Data for processing Block Start
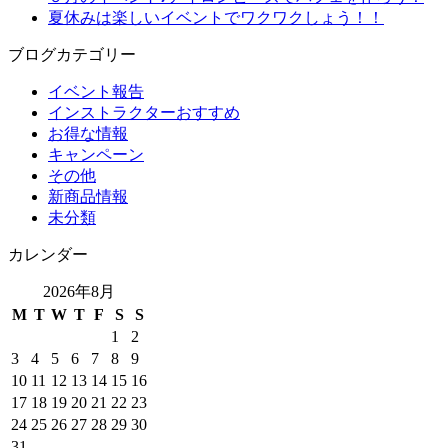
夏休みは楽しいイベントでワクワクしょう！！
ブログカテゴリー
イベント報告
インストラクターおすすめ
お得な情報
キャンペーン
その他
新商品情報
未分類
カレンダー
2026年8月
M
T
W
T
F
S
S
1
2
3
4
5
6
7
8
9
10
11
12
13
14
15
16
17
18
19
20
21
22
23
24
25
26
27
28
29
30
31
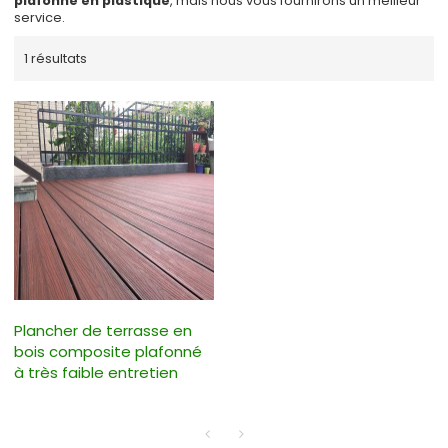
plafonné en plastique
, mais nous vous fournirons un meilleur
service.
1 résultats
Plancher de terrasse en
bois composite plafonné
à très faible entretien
Data for processing Block End
Data for processing Block Start
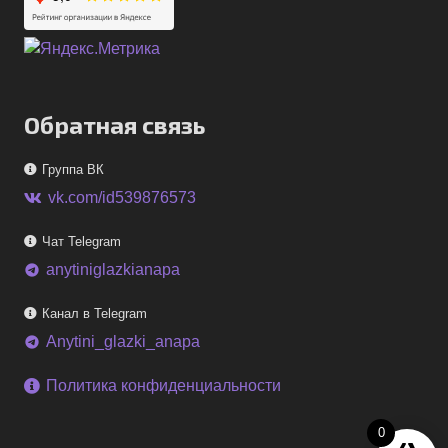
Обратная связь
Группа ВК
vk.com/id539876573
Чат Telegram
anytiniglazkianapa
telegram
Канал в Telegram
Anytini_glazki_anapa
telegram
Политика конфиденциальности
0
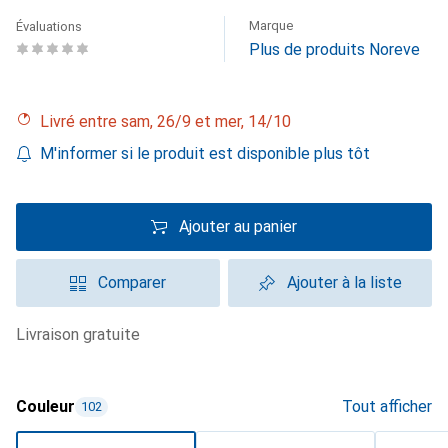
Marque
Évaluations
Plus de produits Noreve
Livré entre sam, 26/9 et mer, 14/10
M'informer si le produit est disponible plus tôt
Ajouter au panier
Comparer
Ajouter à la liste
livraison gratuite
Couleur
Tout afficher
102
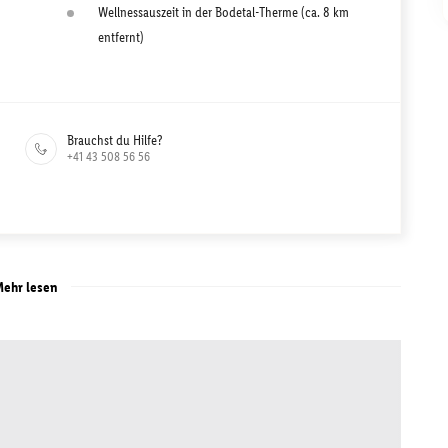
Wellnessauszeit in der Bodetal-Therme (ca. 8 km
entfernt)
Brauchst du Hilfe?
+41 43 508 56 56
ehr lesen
Data for processing Block End
Data for processing Block Start
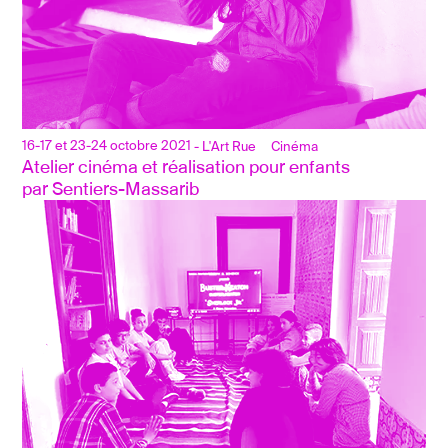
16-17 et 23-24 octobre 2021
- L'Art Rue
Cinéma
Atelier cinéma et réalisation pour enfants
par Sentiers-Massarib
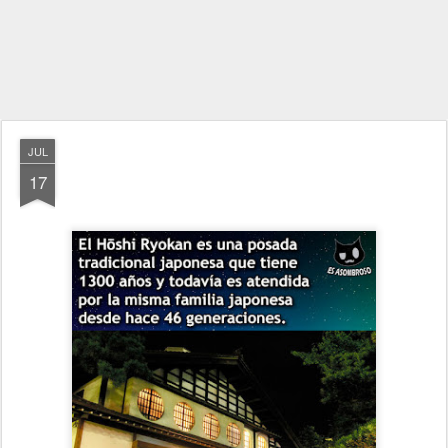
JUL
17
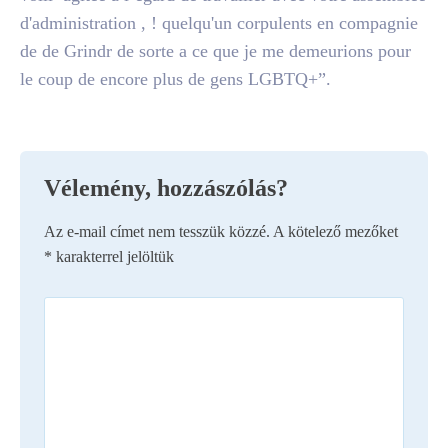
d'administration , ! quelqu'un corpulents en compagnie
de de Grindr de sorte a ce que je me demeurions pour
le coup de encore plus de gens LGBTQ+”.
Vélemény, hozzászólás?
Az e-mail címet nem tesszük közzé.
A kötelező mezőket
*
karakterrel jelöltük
Data for processing Block End
» Job
Looking above, find the stretch of lines that opens with the one holding "Atelier cinéma et réalisation pour enfants" and closes with the one holding "karakterrel jelöltük". Copy it exactly, pictures excluded.

» Expected output
Atelier cinéma et réalisation pour enfants
par Sentiers-Massarib
JUL
17
d'administration , ! quelqu'un corpulents en compagnie
de de Grindr de sorte a ce que je me demeurions pour
le coup de encore plus de gens LGBTQ+”.
Vélemény, hozzászólás?
Az e-mail címet nem tesszük közzé.
A kötelező mezőket
*
karakterrel jelöltük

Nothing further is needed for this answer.